The main issue at Copeland is the NHS. People whose parliamentary vote is determined by being Leave are already UKIP, in the way that people whose parliamentary vote is determined by being Remain are already Lib Dems.
If UKIP did not win Stoke Central, then it would be finished. If the Conservatives did not win exceedingly marginal Copeland, then Theresa May would finished, and Article 50 this side of the 2020 Election would be finished with her, regardless of what Jeremy Corbyn thought on the matter. But if Labour held on, then it would be the Labour Right, at least in anything like its Blairite form, that would be finished.
These results should be very well worth staying up for.
There is something going on in the UK at the moment: a rejection of the Thatcher/Blair political consensus being the most important development. That’s why I think Tory-lite approaches have been rejected so resoundingly by Labour’s membership. Jeremy represents the only real way forward. Let’s all unite in Stoke and Copeland behind him!
Richard, can you give the source of the report you use in the Telegraph about Corbyn’s office seeking to impose a candidate in Copeland please. Since a local person was chosen it seems Corbyn’s office is less ruthless than Tony’s or Gordon’s. After all they did impose the Milibands, Ms Flint, Tristram, Mr Ball, Ms Berger and so many others on local parties. I am sure you objected to all those shenanigans.
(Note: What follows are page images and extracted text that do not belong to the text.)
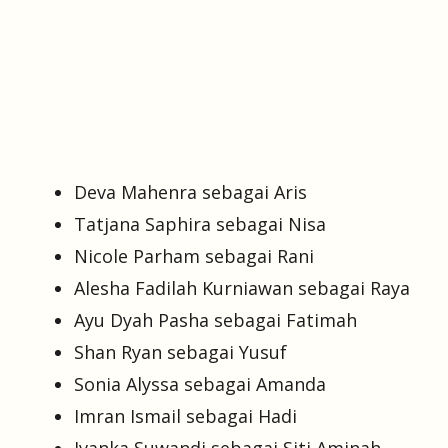
Deva Mahenra sebagai Aris
Tatjana Saphira sebagai Nisa
Nicole Parham sebagai Rani
Alesha Fadilah Kurniawan sebagai Raya
Ayu Dyah Pasha sebagai Fatimah
Shan Ryan sebagai Yusuf
Sonia Alyssa sebagai Amanda
Imran Ismail sebagai Hadi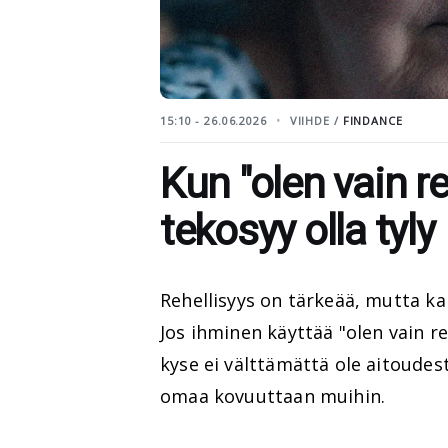
15:10 - 26.06.2026
VIIHDE /
FINDANCE
Kun "olen vain re
tekosyy olla tyly
Rehellisyys on tärkeää, mutta ka
Jos ihminen käyttää "olen vain re
kyse ei välttämättä ole aitoude
omaa kovuuttaan muihin.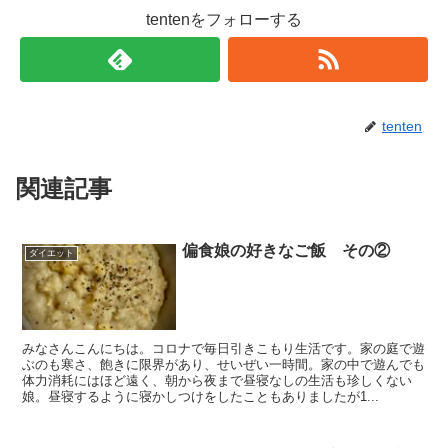
tentenをフォローする
tenten
関連記事
偏食娘の好きなご飯 その②
ダイエット
みなさんこんにちは。コロナで毎日引きこもり生活です。家の庭で遊
ぶのも寒さ、飽きに限界があり、せいぜい一時間。家の中で遊んでも
体力消耗にはほど遠く、朝から夜まで昼寝なしの生活も珍しくない
娘。昼寝するように寝かしつけをしたこともありましたが1...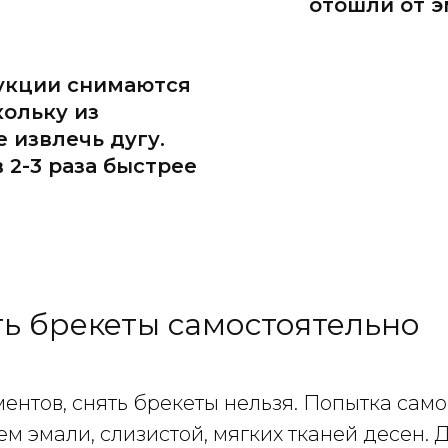
отошли от э
укции снимаются
кольку из
 извлечь дугу.
 2-3 раза быстрее
ь брекеты самостоятельно
ентов, снять брекеты нельзя. Попытка сам
м эмали, слизистой, мягких тканей десен. 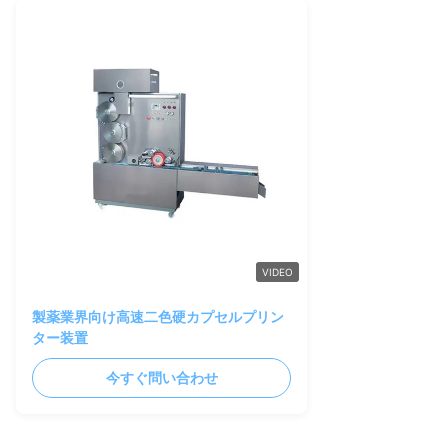
VIDEO
製薬業界向け高速二色硬カプセルプリン
ター装置
今すぐ問い合わせ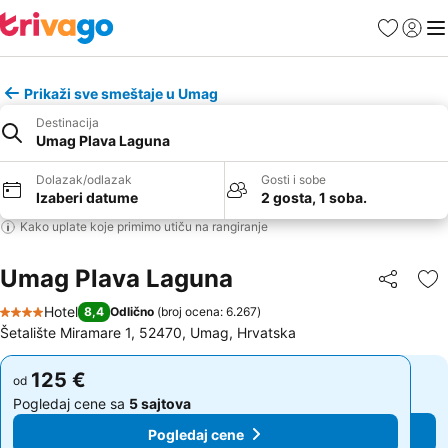
Favoriti
Prijavi
Men
Prikaži sve smeštaje u Umag
Destinacija
Umag Plava Laguna
Dolazak/odlazak
Gosti i sobe
Izaberi datume
2 gosta, 1 soba.
Kako uplate koje primimo utiču na rangiranje
Umag Plava Laguna
Deli
Do
Hotel
8,4
Odlično
(
broj ocena: 6.267
)
4 Zvezdice
Šetalište Miramare 1, 52470, Umag, Hrvatska
125 €
125 €
od
od
Pogledaj cene sa
5 sajtova
Pogledaj cene sa
5 sajtova
Pogledaj cene
Pogledaj cene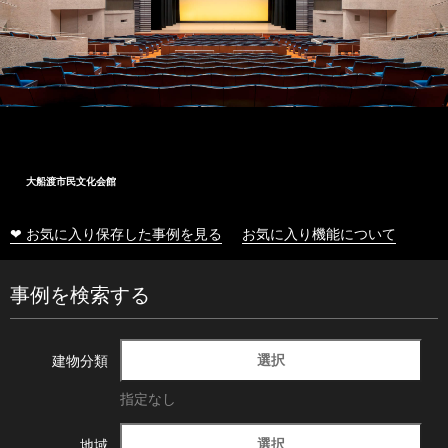
大船渡市民文化会館
❤ お気に入り保存した事例を見る
お気に入り機能について
事例を検索する
選択
建物分類
指定なし
選択
地域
You really should try to put the vitriol back in the bottle.
Hope to see you in Copeland and/or Stoke Central. I am sure your satnav will show you how to get up to the Midlands and North West.
Where has this delusion come from, that Copeland and Stoke Central are safe Labour seats? In 2015, the Labour majority over the Conservatives at Copeland was 2,564, while the Labour majority over UKIP at Stoke Central was 5,179. The by-election at Copeland was already being fought on the NHS, which is the biggest issue there. Or, indeed, anywhere else at the moment, and possibly always. UKIP’s selection of Paul Nuttall means that the by-election at Stoke Central will now be fought on the NHS, too.
Brexit is just not what parliamentary elections are about, have been about since 1983, or ever will be about. That was why there was a referendum. Labour and the Conservatives both campaigned for Remain, but they both accept the result, so there is really nothing to discuss there. At least until such time as the huge Remainer majority of Conservative MPs removes the current Leader, whom they had thought was one of them.
The Remainers on the Labour benches have already staged a Leadership Election in which one of the few policy differences between the candidates was that one of them wanted a second referendum. The one who had called for Article 50 on the day after the referendum beat him by a mile, and Labour now campaigns on the NHS, as the electorate always wishes. Of course, inveterate Remainers can vote Lib Dem. And they will. But that is a whole other story. The Conservatives would of course survive a failure to take Copeland, although Theresa May shouldn’t and quite possibly wouldn’t. But Stoke Central is UKIP’s last chance. If it doesn’t win there, then it’s over.
National polls have nothing to do with anything. Britain or even England has nothing resembling a national political culture. It never has had, and it is now further away from that than ever. If the Conservatives do not win Copeland, then they cannot hope to win any seat that they did not win in 2015. The loss of the tiniest handful of those seats would result in a hung Parliament, but the Conservatives are on course to lose scores of them to the Lib Dems in the Remain heartlands of the South.
And if UKIP does not win Stoke Central, then so much for Paul Nuttall, unable to win a working-class seat that was won twice by Tristram Hunt. At that point, UKIP, which is already nearly bankrupt, ought to be dissolved, and probably will be. Meanwhile, since Jeremy Corbyn had become Leader, Labour would have successfully defended seven seats in the House of Commons. Seven. As many as Nigel Farage has sought without success.